This model has obtained an MIT license, which means that it can be freely used for commercial purposes, and early tests in the industry have confirmed that the model can run directly on consumer-grade hardware, such as the high-end market Apple MacStudio.
AI researcher Awni Hannun said that the new DeepSeek-V3 model can run at a speed of 20 tokens per second on an Apple computer equipped with an M3 Ultra chip. This breaks the industry's earlier consensus on the conflict between artificial intelligence model capabilities and localized operation, and also means that data centers are not a necessary match for large models.
Another artificial intelligence researcher, Xeophon, claimed on X that after testing the new version of DeepSeek-V3 on an internal workbench, he found that it had made a huge leap in all the indicators tested. It is now the best non-inferential model, surpassing Oracle's Claude Sonnet 3.5.
Low-key but sensational
DeepSeek-V3-0324 came out without a white paper or any publicity, only an empty ReadMe file. This almost austere launch form stands in sharp contrast to Silicon Valley’s carefully curated product promotion model.
At the same time, DeepSeek's models are all open source and free for anyone to download and use, as opposed to one of the best commercial models, ClaudeSonnet, which charges a monthly fee of $20.
In addition, DeepSeek fundamentally reimagines how large language models operate, activating only about 37 billion parameters instead of all, so-called "expert" modules, during a specific task, which greatly reduces computational requirements.
The model also features two other breakthrough technologies: Multi-Latent Attention (MLA) and Multi-Tag Prediction (MTP). MLA enhances the model's ability to maintain context across long texts, while MTP generates multiple tokens at each step instead of the usual method of generating one token at a time. Together, these innovations increase output speed by nearly 80%.
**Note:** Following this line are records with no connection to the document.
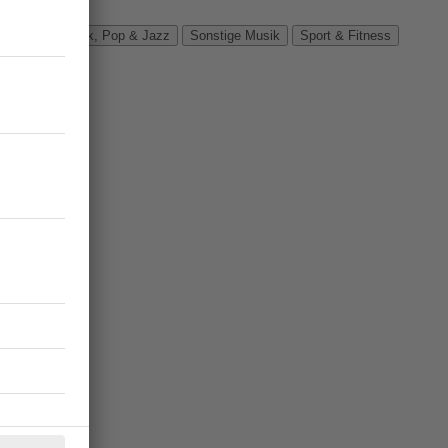
Verbände
Rock, Pop & Jazz
Sonstige Musik
Sport & Fitness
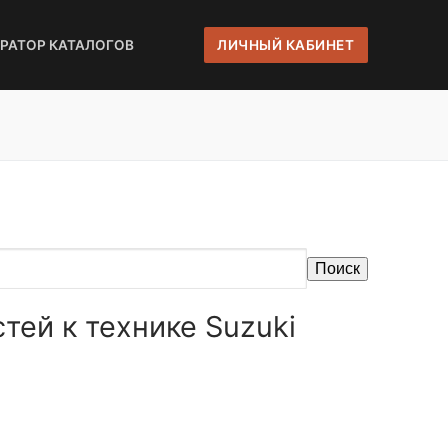
ЕРАТОР КАТАЛОГОВ
ЛИЧНЫЙ КАБИНЕТ
Поиск
тей к технике Suzuki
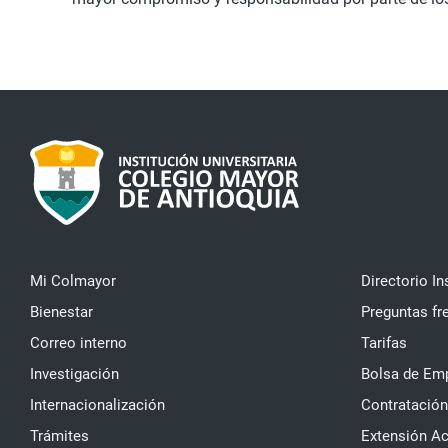
Mi Colmayor
Directorio In
Bienestar
Preguntas fr
Correo interno
Tarifas
Investigación
Bolsa de Em
Internacionalización
Contratación
Trámites
Extensión A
To a certain extent, DeepSeek embodies the spirit of Chinese enterprises’ ultimate pursuit of efficiency and resources, that is, how to achieve equal or more optimized performance with limited computing resources. This demand-driven innovation has enabled China’s artificial intelligence to shock the world within a few months.
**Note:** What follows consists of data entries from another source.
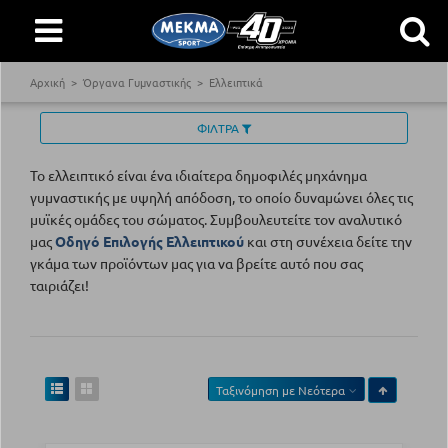
Αρχική
Όργανα Γυμναστικής
Ελλειπτικά
ΦΙΛΤΡΑ
Το ελλειπτικό είναι ένα ιδιαίτερα δημοφιλές μηχάνημα
γυμναστικής με υψηλή απόδοση, το οποίο δυναμώνει όλες τις
μυϊκές ομάδες του σώματος. Συμβουλευτείτε τον αναλυτικό
μας
Οδηγό Επιλογής Ελλειπτικού
και στη συνέχεια δείτε την
γκάμα των προϊόντων μας για να βρείτε αυτό που σας
ταιριάζει!
Ταξινόμηση με
Νεότερα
The changes in DeepSeek's new model are also of great significance to the industry. On the one hand, it greatly reduces the energy consumption and computing costs of large models, further shaking Wall Street's assumptions about the scale of investment in top model infrastructure. On the other hand, the broad consensus on open source in China's artificial intelligence industry has rapidly promoted the development of the domestic AI industry, continuously shortening the distance between it and the world's top opponents.
Others believe that with DeepSeek’s rapid catch-up, the R2 model it plans to release in April may directly challenge OpenAI’s long-publicized GPT-5 model. If this prospect really happens, then the different ideas of China and the United States in developing artificial intelligence may usher in a direct confrontation.